DIRECTIONS FOR THIS TASK: Return each entry word for word. Leave the images out.

(EXERCISE MATERIALS)

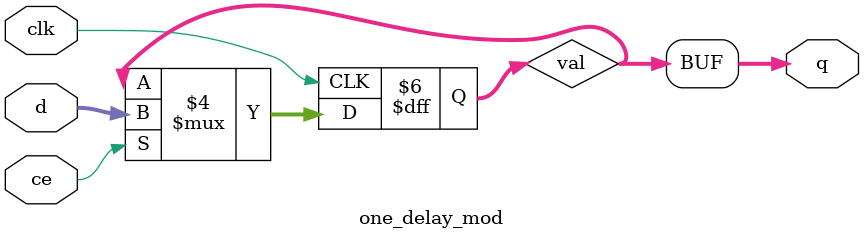
<source format=v>
`timescale 1ns / 1ps


module one_delay_mod #(
    parameter N = 5
    )
(
    input clk,
    input ce,
    input[N-1:0] d,
    output[N-1:0] q
);

reg [N-1:0]val = 0;
always @(posedge clk)
begin
    if(ce) val<=d;
    else val<=val;
end
assign q=val;

endmodule

</source>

(End EXERCISE MATERIALS)

WRITTEN RESPONSE:
<source format=v>
`timescale 1ns / 1ps


module one_delay_mod #(
    parameter N = 5
    )
(
    input clk,
    input ce,
    input[N-1:0] d,
    output[N-1:0] q
);

reg [N-1:0]val = 0;
always @(posedge clk)
begin
    if(ce) val<=d;
    else val<=val;
end
assign q=val;

endmodule

</source>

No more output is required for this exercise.